I do understand where you are coming from, however, as the very first CRPGs I played back in the 80's pretty much were build the most efficient party of killers games, with very, very, little actual roleplaying, and it remains a popular subset of the CRPG game genre to this very day. It was a fun thing to play at that time, and it remains so today.

It is just that I prefer CRPGs that don't reduce roleplaying to minor flavour that isn't supposed to get in the way of stat allocation, so the very thing that is a source of annoyance to you in this game is a source of joy to me.


I enjoy keeping the personality of my characters separate from their character sheet. Especially when it comes to these cliche/poorly balanced traits and shallow/corny black and white stereotypical RPG pseudo-moral dialogue choices.

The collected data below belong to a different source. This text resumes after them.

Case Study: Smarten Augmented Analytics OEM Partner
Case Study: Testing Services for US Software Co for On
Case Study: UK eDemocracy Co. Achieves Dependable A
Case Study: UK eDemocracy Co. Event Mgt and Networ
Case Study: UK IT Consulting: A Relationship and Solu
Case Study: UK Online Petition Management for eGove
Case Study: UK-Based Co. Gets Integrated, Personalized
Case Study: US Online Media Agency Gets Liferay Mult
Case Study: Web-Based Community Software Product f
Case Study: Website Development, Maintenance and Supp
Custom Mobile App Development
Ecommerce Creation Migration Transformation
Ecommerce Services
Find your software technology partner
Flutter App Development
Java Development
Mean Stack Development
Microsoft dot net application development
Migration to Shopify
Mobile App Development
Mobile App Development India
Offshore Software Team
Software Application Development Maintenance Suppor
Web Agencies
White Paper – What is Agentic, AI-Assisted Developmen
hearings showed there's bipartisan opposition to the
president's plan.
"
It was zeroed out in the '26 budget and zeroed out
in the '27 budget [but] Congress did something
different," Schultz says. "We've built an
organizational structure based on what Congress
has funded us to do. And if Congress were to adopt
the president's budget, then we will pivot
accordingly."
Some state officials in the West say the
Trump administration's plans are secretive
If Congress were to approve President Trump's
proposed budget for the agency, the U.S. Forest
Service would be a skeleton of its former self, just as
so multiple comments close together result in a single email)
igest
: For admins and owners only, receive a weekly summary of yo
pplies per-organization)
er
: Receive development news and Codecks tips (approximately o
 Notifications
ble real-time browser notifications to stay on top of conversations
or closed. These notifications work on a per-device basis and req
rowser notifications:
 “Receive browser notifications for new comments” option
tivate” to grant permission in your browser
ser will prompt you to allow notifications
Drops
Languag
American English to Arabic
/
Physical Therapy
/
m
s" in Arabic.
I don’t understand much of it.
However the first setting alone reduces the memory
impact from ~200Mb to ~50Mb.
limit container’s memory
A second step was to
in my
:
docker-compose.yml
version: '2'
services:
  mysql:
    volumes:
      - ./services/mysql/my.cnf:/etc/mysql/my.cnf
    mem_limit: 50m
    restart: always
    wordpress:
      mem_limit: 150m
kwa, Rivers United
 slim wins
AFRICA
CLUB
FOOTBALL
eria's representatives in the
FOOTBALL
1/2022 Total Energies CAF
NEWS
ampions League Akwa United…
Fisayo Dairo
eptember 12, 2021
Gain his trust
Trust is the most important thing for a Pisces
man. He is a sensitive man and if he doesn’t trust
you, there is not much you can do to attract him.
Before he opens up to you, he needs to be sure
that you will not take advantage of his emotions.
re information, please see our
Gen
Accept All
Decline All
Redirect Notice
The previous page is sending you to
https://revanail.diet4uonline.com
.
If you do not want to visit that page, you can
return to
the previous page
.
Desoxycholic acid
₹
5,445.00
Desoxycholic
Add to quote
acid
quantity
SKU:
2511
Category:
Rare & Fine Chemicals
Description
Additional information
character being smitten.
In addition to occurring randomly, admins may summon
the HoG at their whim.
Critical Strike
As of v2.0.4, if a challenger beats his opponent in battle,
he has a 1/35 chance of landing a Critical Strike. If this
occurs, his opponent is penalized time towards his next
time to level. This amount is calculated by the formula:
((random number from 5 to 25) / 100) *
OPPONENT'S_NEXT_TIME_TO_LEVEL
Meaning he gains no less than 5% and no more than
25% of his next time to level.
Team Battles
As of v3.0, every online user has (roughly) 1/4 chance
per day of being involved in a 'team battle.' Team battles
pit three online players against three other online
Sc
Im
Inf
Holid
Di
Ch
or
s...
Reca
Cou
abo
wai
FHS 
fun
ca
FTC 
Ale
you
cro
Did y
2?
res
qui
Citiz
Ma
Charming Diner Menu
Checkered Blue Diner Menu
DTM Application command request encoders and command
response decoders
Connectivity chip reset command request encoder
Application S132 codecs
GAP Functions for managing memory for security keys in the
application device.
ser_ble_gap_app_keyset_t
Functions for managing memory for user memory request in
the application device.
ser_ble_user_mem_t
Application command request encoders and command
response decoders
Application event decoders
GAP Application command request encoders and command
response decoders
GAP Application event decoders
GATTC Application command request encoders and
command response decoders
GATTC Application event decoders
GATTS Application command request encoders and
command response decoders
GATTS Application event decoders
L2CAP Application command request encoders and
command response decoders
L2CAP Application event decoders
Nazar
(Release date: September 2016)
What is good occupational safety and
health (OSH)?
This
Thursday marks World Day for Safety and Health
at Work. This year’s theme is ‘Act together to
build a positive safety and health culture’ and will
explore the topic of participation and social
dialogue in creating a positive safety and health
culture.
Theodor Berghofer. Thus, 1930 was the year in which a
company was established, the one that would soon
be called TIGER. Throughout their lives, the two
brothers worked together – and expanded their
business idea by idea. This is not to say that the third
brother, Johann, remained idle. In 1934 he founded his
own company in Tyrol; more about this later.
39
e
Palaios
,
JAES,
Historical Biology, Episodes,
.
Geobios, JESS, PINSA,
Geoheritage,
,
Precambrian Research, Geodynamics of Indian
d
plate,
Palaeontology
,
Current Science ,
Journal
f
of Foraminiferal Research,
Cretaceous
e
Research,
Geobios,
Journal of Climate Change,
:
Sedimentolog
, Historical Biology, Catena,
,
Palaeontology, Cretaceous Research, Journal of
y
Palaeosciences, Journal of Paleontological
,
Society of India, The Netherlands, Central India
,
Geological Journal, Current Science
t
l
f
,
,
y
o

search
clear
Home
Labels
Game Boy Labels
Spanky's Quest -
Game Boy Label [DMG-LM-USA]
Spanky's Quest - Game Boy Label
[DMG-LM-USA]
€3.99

Many of them are just inherently better and/or only good for certain characters. For example being Egotistical means I get better prices whereas being Altruistic means I get practically nothing. Or if I'm Compassionate I get + Crit whereas with Heartless I get something only useful for a scoundrel sneak attack build. It's the difference between getting a major boost to effectiveness or next to nothing, but the actual dialogues don't result in anything substantial so it makes complete sense to game them. It just isn't a fun system to deal with.
Originally Posted by Peter Ebbesen


It is just that I prefer CRPGs that don't reduce roleplaying to minor flavour that isn't supposed to get in the way of stat allocation, so the very thing that is a source of annoyance to you in this game is a source of joy to me.

This ^^^^
There should be an option to disable RPS in single-player
Originally Posted by lmyyyks
There should be an option to disable RPS in single-player

There is, just press space bar to skip it
My only issue with the RPS, and it's a big one, is that I can loss an argument with myself and miss a side quest because of it.

I like the idea, and the arguments are interesting, but since I can't fix the outcome my next playthrough I'm picking the AI personality that just agrees all the time.